In 2017, President Trump repealed Obama’s executive order for young immigrants, Dreamers, called Deferred Action for Childhood Arrivals (DACA), which allowed them temporary status in the United States. The repeal took effect in September and advocates have been fighting since then to restore DACA and pass the Dream Act, which would create a path to citizenship. We speak with two immigrant’s rights advocates, Mani Martinez of Cosecha Movement and Juan Escalante of America’s Voice, about the impacts of current immigration policies and what it would take to permanently protect immigrants in the United States.

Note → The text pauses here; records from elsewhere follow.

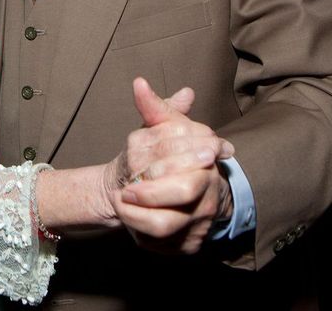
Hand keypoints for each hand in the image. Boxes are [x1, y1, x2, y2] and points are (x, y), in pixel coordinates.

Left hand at [108, 78, 234, 253]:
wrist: (177, 192)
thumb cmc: (167, 155)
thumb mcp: (163, 129)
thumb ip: (153, 108)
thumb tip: (139, 84)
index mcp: (207, 162)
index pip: (191, 162)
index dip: (159, 166)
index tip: (132, 165)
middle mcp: (210, 194)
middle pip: (183, 193)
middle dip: (148, 193)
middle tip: (124, 191)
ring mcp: (201, 222)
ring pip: (167, 225)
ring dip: (137, 217)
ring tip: (122, 206)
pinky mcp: (189, 245)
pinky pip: (163, 247)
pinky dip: (141, 236)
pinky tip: (131, 223)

Relevant articles and websites:
DACA 101: What It Feels Like To Be A Dreamer, by Juan Escalante
The White House Dreamer Deal Isn’t A Compromise. It’s A Racist Ransom Note, by Juan Escalante
Mani Martinez is a grassroots artist and activist with the Cosecha Movement in New Jersey. Mani also works for Popular Resistance.
Juan Escalante: With much foresight to the oncoming political violence, Juan Escalante’s parents fled Venezuela, with Juan and his two brothers in tow, for the United States in 2000. In 2006, an immigration attorney mishandled the Escalante’s case, and they lost status. After six years of legal fees and paying taxes, the Escalantes were unable to gain legal status.
By the time President Obama announced the Deferred Action for Childhood Arrivals (DACA) program in 2012, Juan had graduated from Florida State University with a political science degree, fought (and lost) two legislative fights in support of the Dream Act, and helped organize thousands of Dreamers from all across the country. Since 2013, Juan and his brothers have been protected from deportation under DACA.
With DACA, Juan was able to return to FSU for a Master’s degree in public administration and get a job in immigration advocacy, as the Communications Manager for America’s Voice. Juan is a Tallahassee resident and a coffee fanatic.